### WRITTEN INSTRUCTION A
Find every line in the rows below that contains the string "scientific", and copy each of those lines.

(2009) director George A. Romero
With Survival of the Dead, writer/director George A. Romero now has completed his second trilogy of zombie movies. His original trilogy, Night of the Living Dead (1968), Dawn of the Dead (1978), and Day of the Dead (1985) are the core structure of his status as a major American film-maker. The later trilogy, Land of the Dead (2005), Diary of the Dead (2007), and now Survival of the Dead won’t do anything to cement that earlier reputation, but also won’t entirely erode it either. This latter series of films, in fact, have gone from mediocre to pretty bad, and at this point seem to have lost the plot to an extent.
Survival of the Dead is a real mish-mash of a movie. Part comedy, part Western, part zombie movie, it’s not committed whole-heartedly to any one direction. While it sort of follows the time frame of the prior two newer zombie films, even picking up a character that appeared in those films to follow in this one, it’s also a free-standing story of its own. On an small island off the coast of Delaware, a long-standing family feud between two Irish-American clans plays out in the post-Apocalyptic universe in regards to what to do with the zombies.

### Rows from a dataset
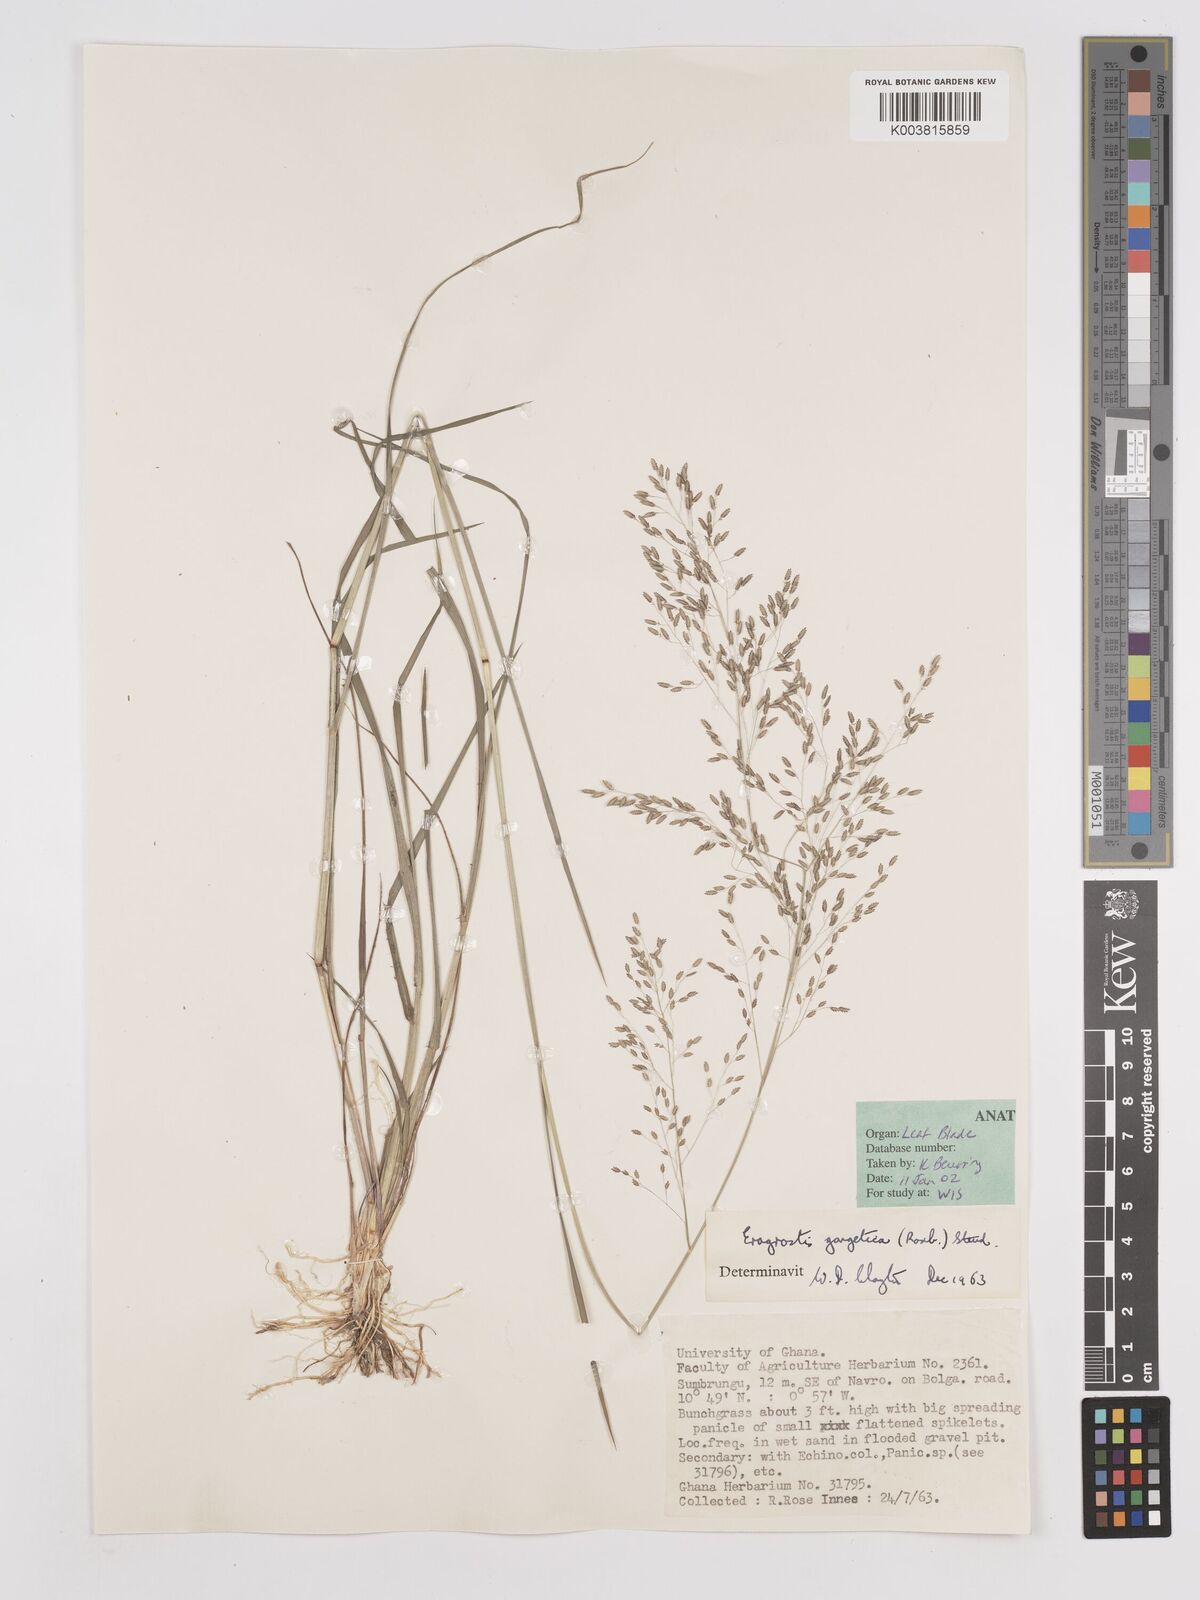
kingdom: Plantae
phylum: Tracheophyta
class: Liliopsida
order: Poales
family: Poaceae
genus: Eragrostis
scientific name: Eragrostis gangetica
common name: Slimflower lovegrass
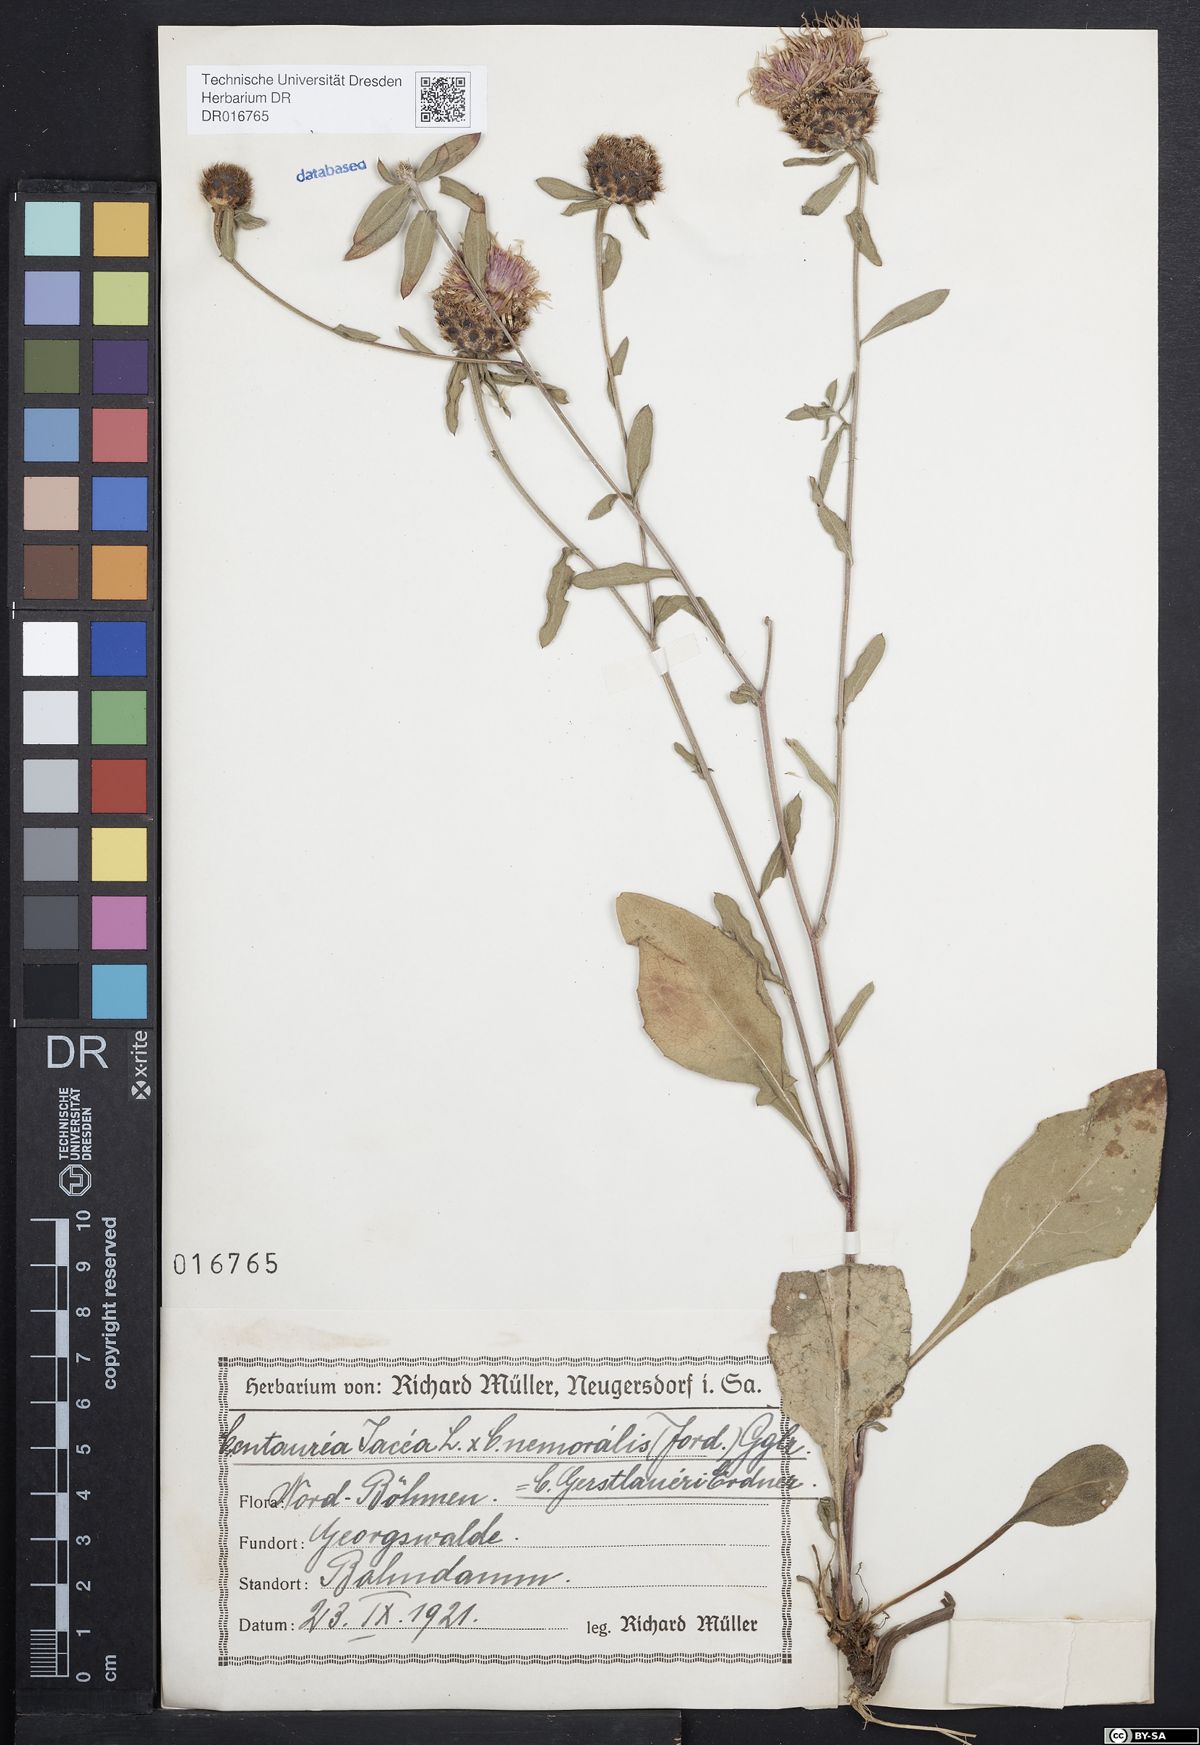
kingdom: Plantae
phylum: Tracheophyta
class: Magnoliopsida
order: Asterales
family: Asteraceae
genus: Centaurea
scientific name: Centaurea jacea
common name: Brown knapweed
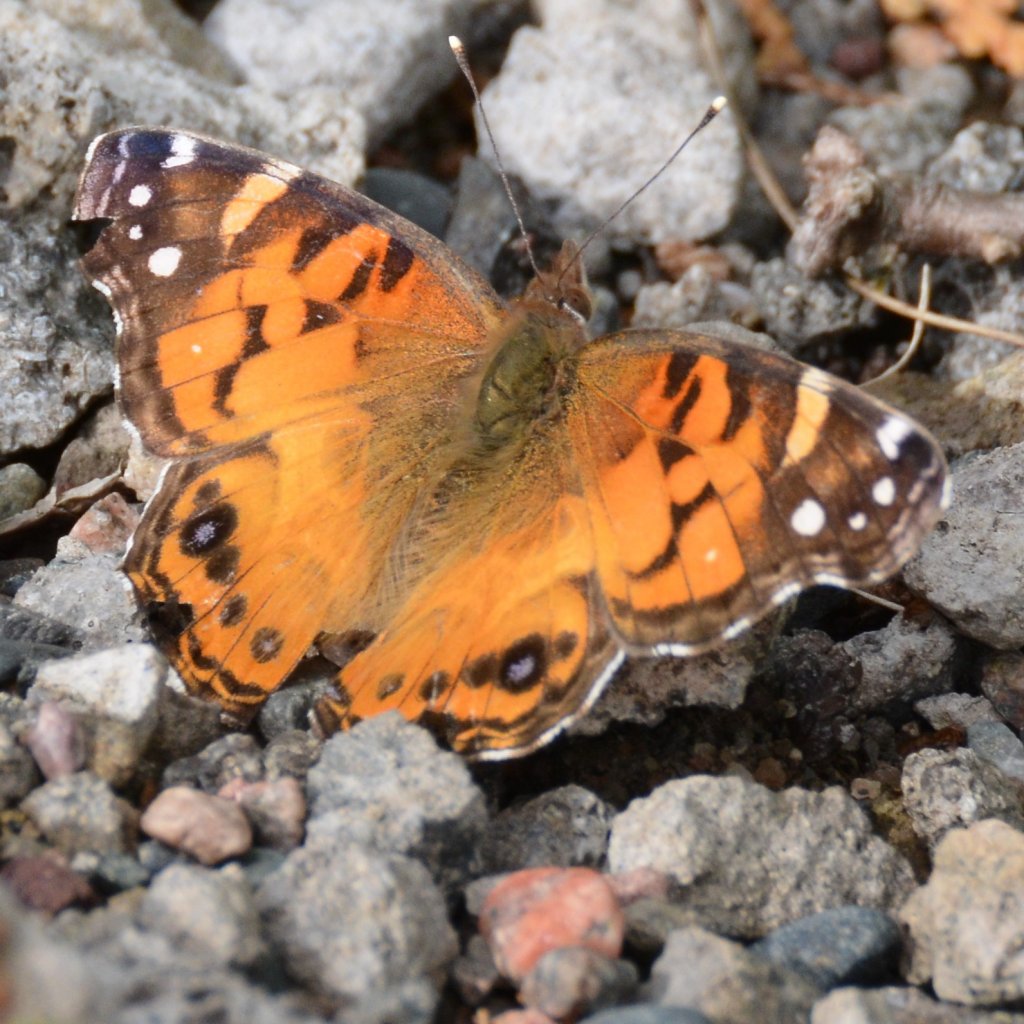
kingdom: Animalia
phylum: Arthropoda
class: Insecta
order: Lepidoptera
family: Nymphalidae
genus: Vanessa
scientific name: Vanessa virginiensis
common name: American Lady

### WRITTEN INSTRUCTION B
Summarize the film review above in two sentences.

### WRITTEN RESPONSE A
scientific name: Eragrostis gangetica
scientific name: Centaurea jacea
scientific name: Vanessa virginiensis

### WRITTEN RESPONSE B
Survival of the Dead completes George A. Romero's second zombie trilogy, a series that has gone from mediocre to pretty bad and won't cement the reputation of his original trilogy, though it won't entirely erode it either. The film is part comedy, part Western and part zombie movie without fully committing to any of them, and it tells a free-standing story of a long-standing feud between two Irish-American clans on a small island off Delaware over what to do with the zombies.